**Passage to read**

WHO geneva will already know because it is (or should be) explained in every introduction to virilogy lecture course. virulence and pathogenicity are completely different. the graph is precisely what we expect given natural selection, which favours virulence, and does not favour killing/isolating your host.
what is virulence?
how does pathogenicity (disease causing ability) relate to virulence (ability to do damage)?
Are virulence and pathogenicity really completely different?
I think you mean transmissability and virulence are completely different.
The natural selection argument is theoretically sound however The problem happens when you have the most significant transmission in a hospital environment you inadvertently select for nastier variants. This happened with the original SARS, which had been circulating widely in China and elsewhere for a many months without even being noticed, it mutates to be virulent enough to hospitalize someone, and then the more virulent strain runs through the hospital....IIRC it was the Prince of Wales Hospital Hong Kong then patients were sent to other hospitals and the whole thing was off to the races.
There is some evidence exactly the same thing happened with the current coronavirus, it was circulating before it maybe it mutated to become more virulent which meant it popped up in a hospital in Wuhan, it was then widely transmitted in the hospital leading to the very high CFRs initially seen.
It is interesting to wonder what lockdowns tend to select for, increased virulence and pathogenicity (leading to transmission in hospitals) or increased transmissability and reduced virulence?
Singapore can give you a partial answer on that, lockdown eliminated a reduced virulence strain which was replaced by a nastier imported strain.
how is a combination of mRNA that will break down in a couple of hours and ingredients found in plenty of other pharmaceuticals guaranteed to have long term effects? are you not just ignoring your own biases there?

**Problem requirements**
Please continue the forum discussion on virulence, pathogenicity and coronavirus transmission, picking up after its last comment. The rows that follow come from a separate source.

**Records provided**
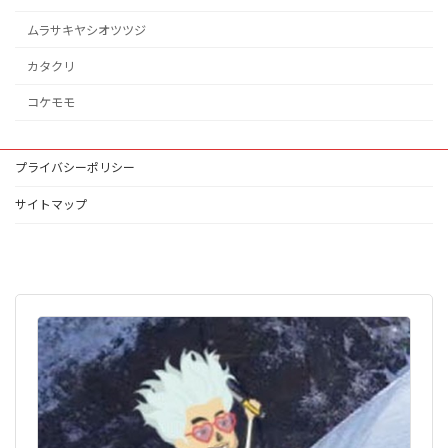
ムラサキヤシオツツジ
カタクリ
コケモモ
プライバシーポリシー
サイトマップ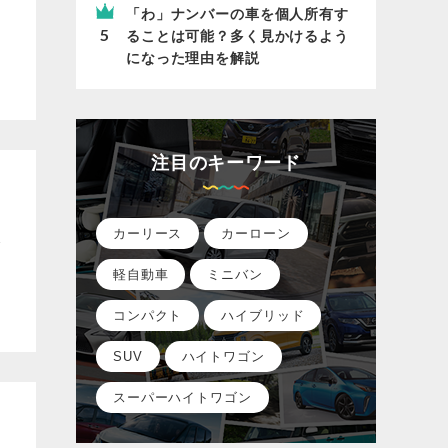
「わ」ナンバーの車を個人所有す
ることは可能？多く見かけるよう
になった理由を解説
注目のキーワード
選
カーリース
カーローン
軽自動車
ミニバン
コンパクト
ハイブリッド
SUV
ハイトワゴン
スーパーハイトワゴン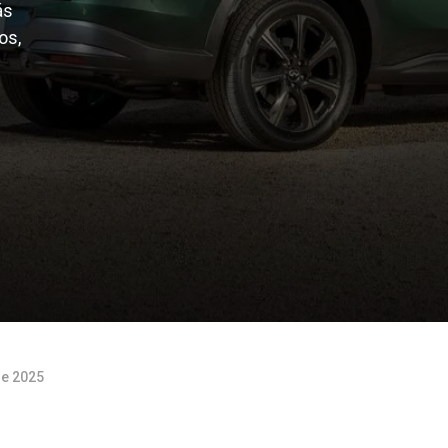
ás
os,
de 2025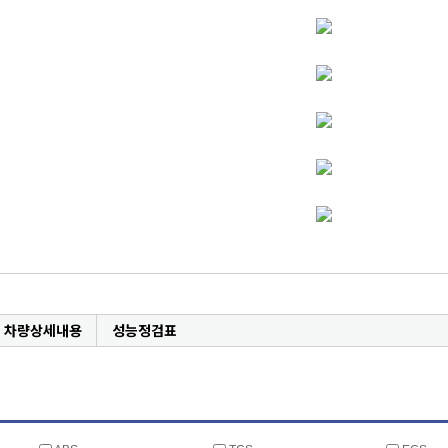
차량상세내용
성능정검표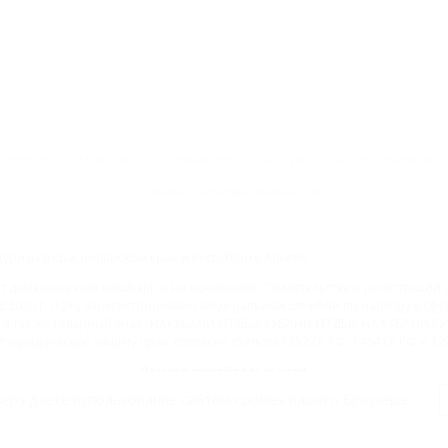
Контакты
Новости
Путеводитель
Форум
Профессионалам
Политика конфиденциальности
туризм в Краснодарском крае и Республике Адыгея.
доменное имя nakubani.ru на основании "Свидетельства о регистрации 
2.2020 г. (12+), зарегистрировано Федеральной службой по надзору в с
а так же товарный знак "НАКУБАНИ ОТДЫХ КУБАНИ ОТДЫХ.НА КУБАНИ.РУ" 
 юридическую защиту прав, согласно статьям 1252 ГК РФ, 1484 ГК РФ и 122
Присоединяйтесь к нам!
ерждаете использование сайтом cookies вашего браузера.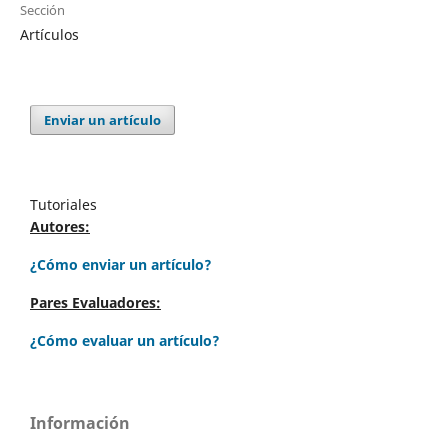
Sección
Artículos
Enviar un artículo
Tutoriales
Autores:
¿Cómo enviar un artículo?
Pares Evaluadores:
¿Cómo evaluar un artículo?
Información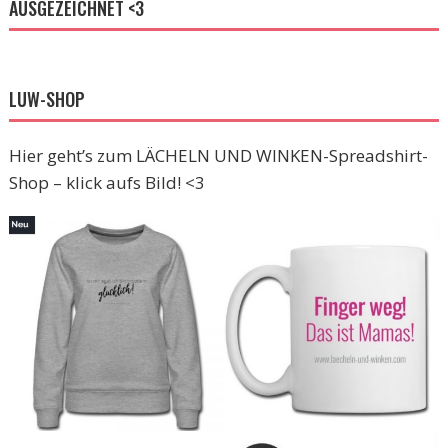
AUSGEZEICHNET <3
LUW-SHOP
Hier geht’s zum LÄCHELN UND WINKEN-Spreadshirt-
Shop – klick aufs Bild! <3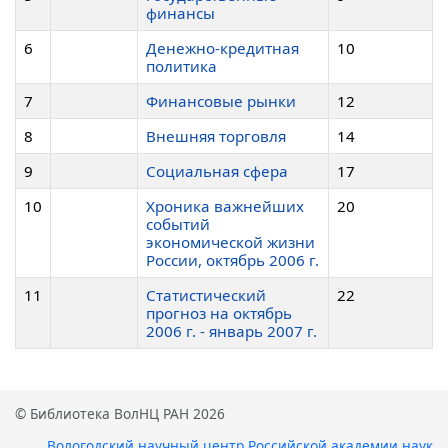
финансы
6
Денежно-кредитная
10
политика
7
Финансовые рынки
12
8
Внешняя торговля
14
9
Социальная сфера
17
10
Хроника важнейших
20
событий
экономической жизни
России, октябрь 2006 г.
11
Статистический
22
прогноз на октябрь
2006 г. - январь 2007 г.
© Библиотека ВолНЦ РАН 2026
Вологодский научный центр Российской академии наук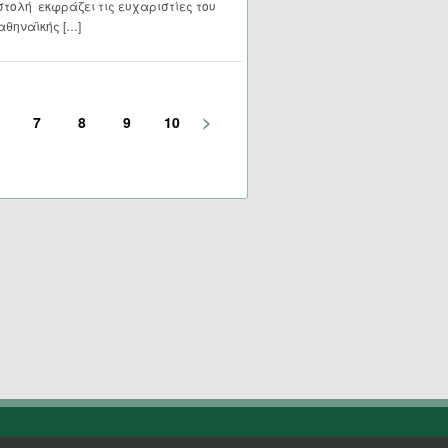
τολή εκφράζει τις ευχαριστίες του
αθηναϊκής […]
>
7
8
9
10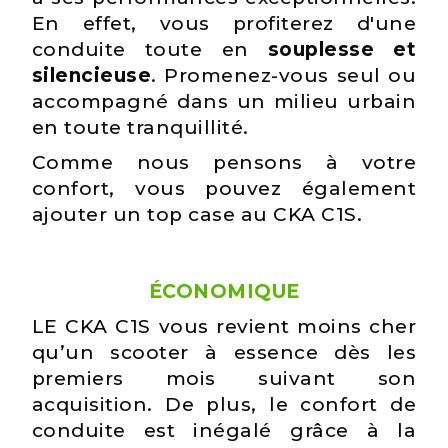
En effet, vous profiterez d'une
conduite toute en
souplesse et
silencieuse
. Promenez-vous seul ou
accompagné dans un milieu urbain
en toute tranquillité.
Comme nous pensons à votre
confort, vous pouvez également
ajouter un top case au CKA C1S.
ÉCONOMIQUE
LE CKA C1S vous revient moins cher
qu’un scooter à essence dès les
premiers mois suivant son
acquisition. De plus, le confort de
conduite est inégalé grâce à la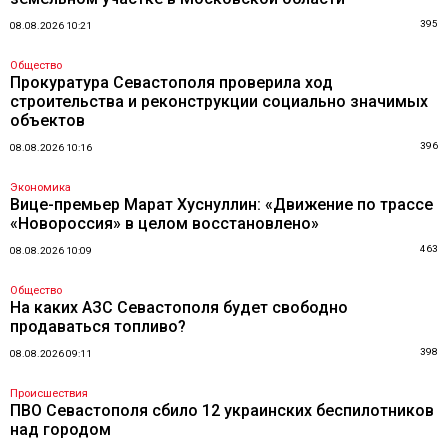
395
08.08.2026 10:21
Общество
Прокуратура Севастополя проверила ход
строительства и реконструкции социально значимых
объектов
396
08.08.2026 10:16
Экономика
Вице-премьер Марат Хуснуллин: «Движение по трассе
«Новороссия» в целом восстановлено»
463
08.08.2026 10:09
Общество
На каких АЗС Севастополя будет свободно
продаваться топливо?
398
08.08.2026 09:11
Происшествия
ПВО Севастополя сбило 12 украинских беспилотников
над городом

**Response area**
If it doesn't have long term effects, positive, negative or otherwise and breaks down in a couple of hours that means it is a pretty worthless vaccine. Unless you get infected with covid a couple of hours post vaccination.
You are displaying your own bias there. You assume that long term effects are necessarily negative, they might be or they might be positive or they may be a mix of both and that is the unknown.
What is for certain is that the current Covid vaccines were developed very rapidly with corner cutting and rather less scrutiny of the results than is normal. I am not going to argue whether that was right or wrong. It is just a fact.
None of these vaccines are licensed, none have marketing authorization and it is unlikely any of the current ones ever will get a proper license or marketing authorization. Again that is just a fact.
It is a truism to say it is better to be lucky than good, lets hope pharma got lucky with the covid vaccines.
Personally I think it is likely we are going to see some unfortunate effects from some of these early vaccines when they are reviewed in a couple of years. There are very good reasons for the P1 P2 P3 trial system and it should all be backed with solid data, right now we have not got this so we are hoping to be lucky.